*** Given records Section Begins ***

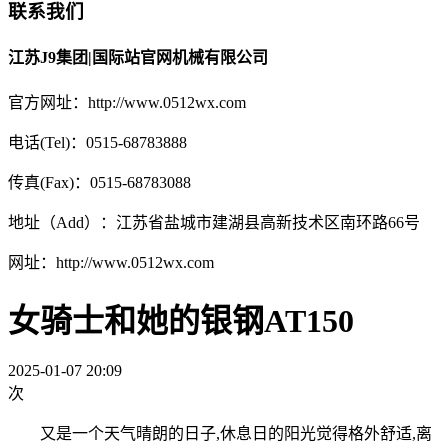
联系我们
江苏J9集团|国际站官网机械有限公司
官方网址：http://www.0512wx.com
电话(Tel)：0515-68783888
传真(Fax)：0515-68783088
地址（Add）：江苏省盐城市建湖县高新技术区南环路66号
网址：http://www.0512wx.com
女骑士和她的银钢AT150
2025-01-07 20:09
次
又是一个天气晴朗的日子,休息日的阳光觉得格外舒适,离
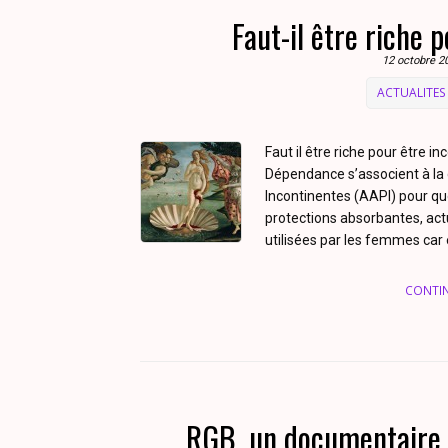
Faut-il être riche 
12 octobre 2
ACTUALITES
Faut il être riche pour être 
Dépendance s’associent à la
Incontinentes (AAPI) pour q
protections absorbantes, act
utilisées par les femmes car
CONTI
RGB, un documentaire 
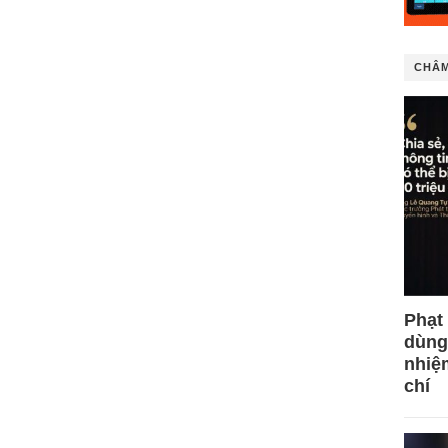
CHÂM
Phạt
dùng
nhiệ
chí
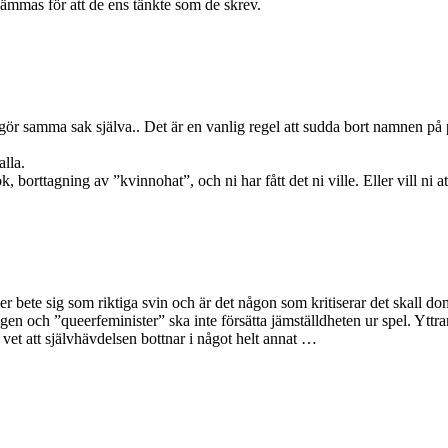
kämmas för att de ens tänkte som de skrev.
gör samma sak själva.. Det är en vanlig regel att sudda bort namnen på
alla.
k, borttagning av ”kvinnohat”, och ni har fått det ni ville. Eller vill ni
ler bete sig som riktiga svin och är det någon som kritiserar det skall do
 och ”queerfeminister” ska inte försätta jämställdheten ur spel. Yttrand
n vet att självhävdelsen bottnar i något helt annat …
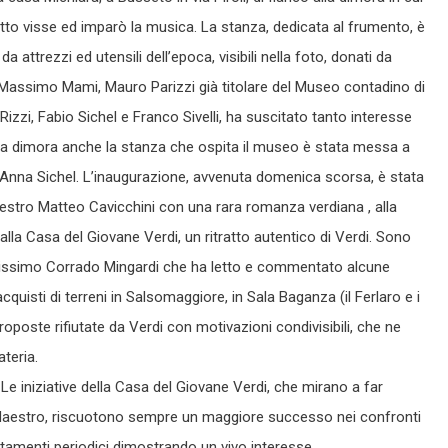
netto visse ed imparò la musica. La stanza, dedicata al frumento, è
da attrezzi ed utensili dell’epoca, visibili nella foto, donati da
 Massimo Mami, Mauro Parizzi già titolare del Museo contadino di
Rizzi, Fabio Sichel e Franco Sivelli, ha suscitato tanto interesse
a dimora anche la stanza che ospita il museo è stata messa a
da Anna Sichel. L’inaugurazione, avvenuta domenica scorsa, è stata
estro Matteo Cavicchini con una rara romanza verdiana , alla
la Casa del Giovane Verdi, un ritratto autentico di Verdi. Sono
rdianissimo Corrado Mingardi che ha letto e commentato alcune
cquisti di terreni in Salsomaggiore, in Sala Baganza (il Ferlaro e i
oposte rifiutate da Verdi con motivazioni condivisibili, che ne
teria.
 Le iniziative della Casa del Giovane Verdi, che mirano a far
e Maestro, riscuotono sempre un maggiore successo nei confronti
tamenti periodici dimostrando un vivo interesse.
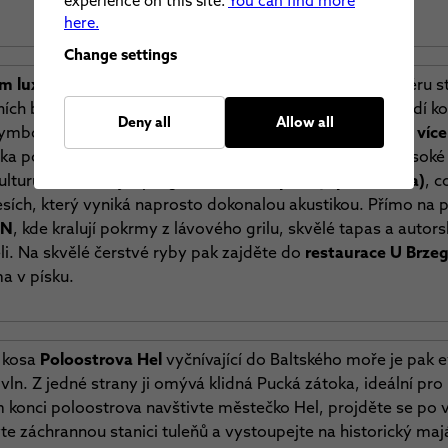
experience on this site.
You can find more
here.
Change settings
m luxusu
, lázeňské tradice a nese v sobě silnou atmosféru s
ních butiků a pulzujícího nočního života, který se soustředí 
Deny all
Allow all
symbolem je slavné dřevěné
Sopot Molo, které se táhne víc
ka po něm má prokazatelné terapeutické účinky díky vysoké 
ulturu, zkontrolujte program v
Lesní opeře (Opera Leśna)
, c
ích, který vyniká naprosto dokonalou akustikou. Přímo na pl
AN
, kde kralují pokrmy z lávového grilu, skvělé tapas a autors
eli. Na skvělé čerstvé ryby pak zajděte do
restaurace U Brze
a v písku.
á kosa
Poloostrova Hel
vyčnívající do Baltského moře je pak
vln. Z jedné strany ji omývá klidná Pucká zátoka, ideální pro 
konci poloostrova navštivte městečko Hel, projděte se po 
te záchrannou stanici tuleňů a vystoupejte na historický maj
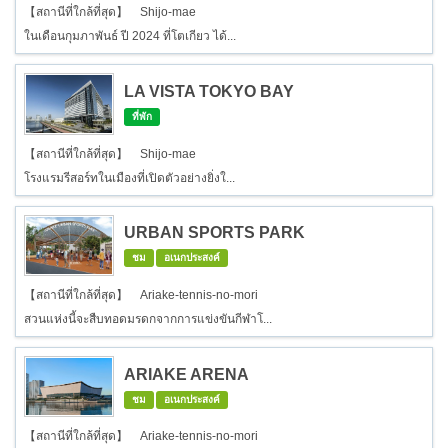
【สถานีที่ใกล้ที่สุด】 Shijo-mae
ในเดือนกุมภาพันธ์ ปี 2024 ที่โตเกียว ได้...
LA VISTA TOKYO BAY
ที่พัก
【สถานีที่ใกล้ที่สุด】 Shijo-mae
โรงแรมรีสอร์ทในเมืองที่เปิดตัวอย่างยิ่งใ...
URBAN SPORTS PARK
ชม
อเนกประสงค์
【สถานีที่ใกล้ที่สุด】 Ariake-tennis-no-mori
สวนแห่งนี้จะสืบทอดมรดกจากการแข่งขันกีฬาโ...
ARIAKE ARENA
ชม
อเนกประสงค์
【สถานีที่ใกล้ที่สุด】 Ariake-tennis-no-mori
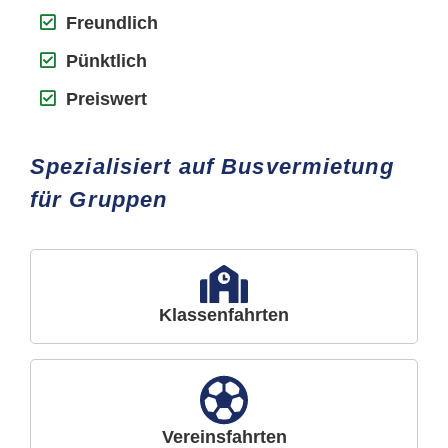
Freundlich
Pünktlich
Preiswert
Spezialisiert auf Busvermietung
für Gruppen
Klassenfahrten
Vereinsfahrten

*** Given records Section Ends ***

→ **What you should do**
Where a line in the material above holds "Faut", copy that line.

→ **Answer for the task**
Faut-il être riche 
Faut il être riche pour être 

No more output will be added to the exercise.